■ **DATA PROVIDED**:
== Segment start ==
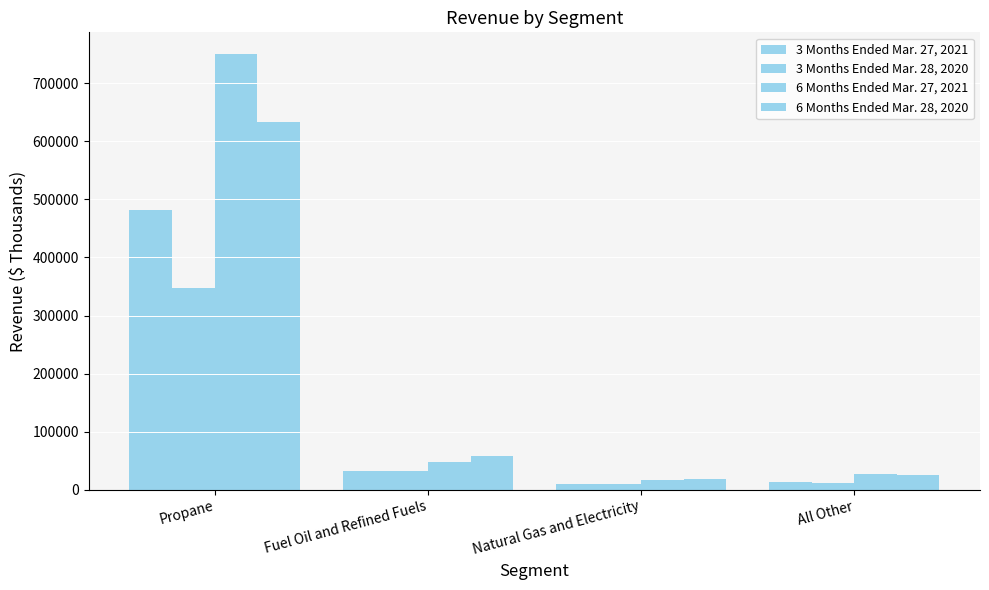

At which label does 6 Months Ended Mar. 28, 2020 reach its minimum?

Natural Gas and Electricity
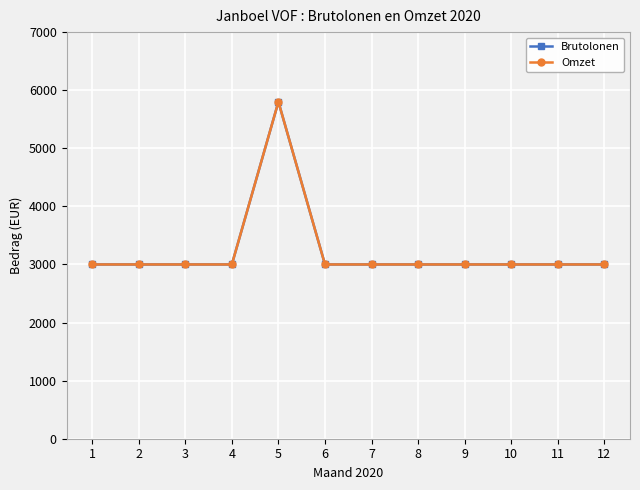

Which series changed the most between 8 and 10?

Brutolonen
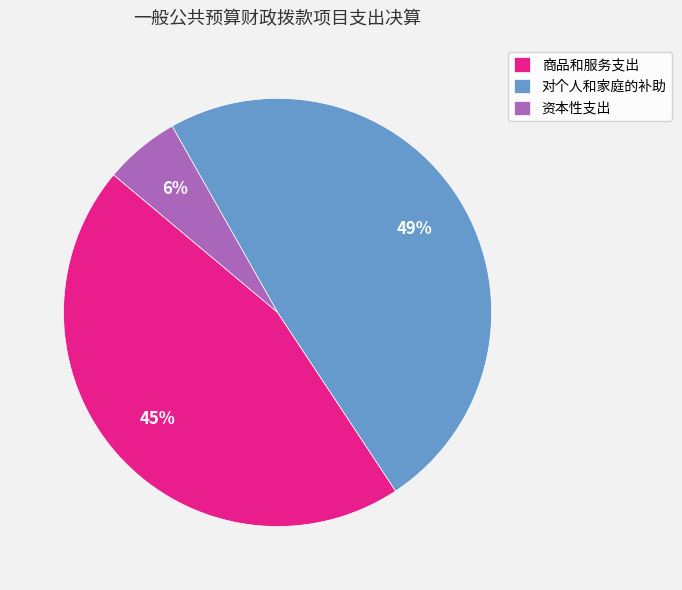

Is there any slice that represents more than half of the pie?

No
== Segment end ==
■ **WORK REQUIRED**:
Locate each line in the items above that contains the string "slice", matching case exactly, and copy those lines.

■ **EXERCISE OUTPUT**:
Is there any slice that represents more than half of the pie?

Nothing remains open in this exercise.